##### GIVEN RECORDS

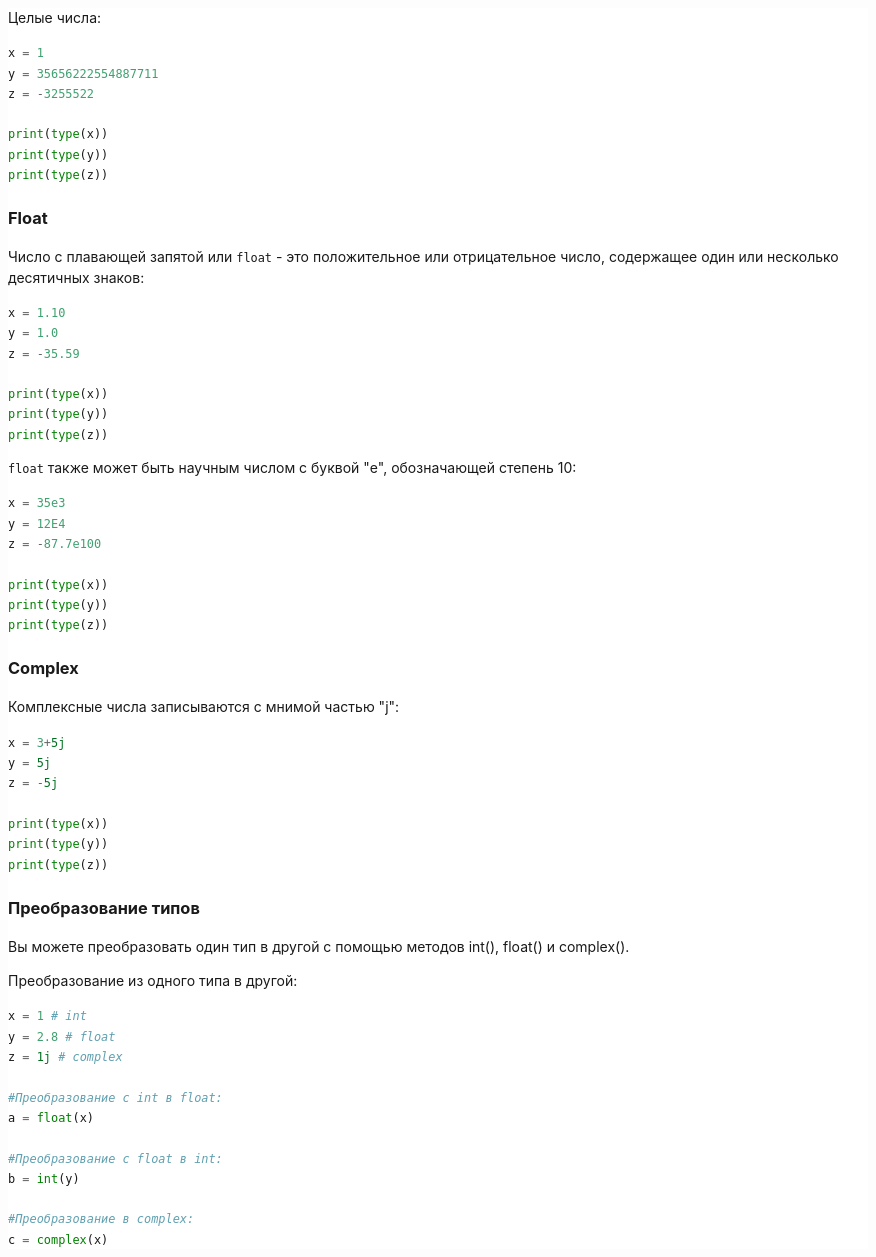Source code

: Целые числа:
```python
x = 1  
y = 35656222554887711  
z = -3255522  
  
print(type(x))  
print(type(y))  
print(type(z))
```

### Float

Число с плавающей запятой или `float` - это положительное или отрицательное число, содержащее один или несколько десятичных знаков:

```python
x = 1.10  
y = 1.0  
z = -35.59  
  
print(type(x))  
print(type(y))  
print(type(z))
```

`float` также может быть научным числом с буквой "e", обозначающей степень 10:
```python
x = 35e3  
y = 12E4  
z = -87.7e100  
  
print(type(x))  
print(type(y))  
print(type(z))
```

### Complex
Комплексные числа записываются с мнимой частью "j":
```python
x = 3+5j  
y = 5j  
z = -5j  
  
print(type(x))  
print(type(y))  
print(type(z))
```

### Преобразование типов
Вы можете преобразовать один тип в другой с помощью методов int(), float() и complex().

Преобразование из одного типа в другой:
```python
x = 1 # int  
y = 2.8 # float  
z = 1j # complex  
  
#Преобразование с int в float:  
a = float(x)  
  
#Преобразование с float в int:  
b = int(y)  
  
#Преобразование в complex:  
c = complex(x)  
```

##########

**REQUIRED ACTION:** Whenever the word "другой" occurs in a line above, copy that line.

**ANSWER SECTION:**
Вы можете преобразовать один тип в другой с помощью методов int(), float() и complex().
Преобразование из одного типа в другой:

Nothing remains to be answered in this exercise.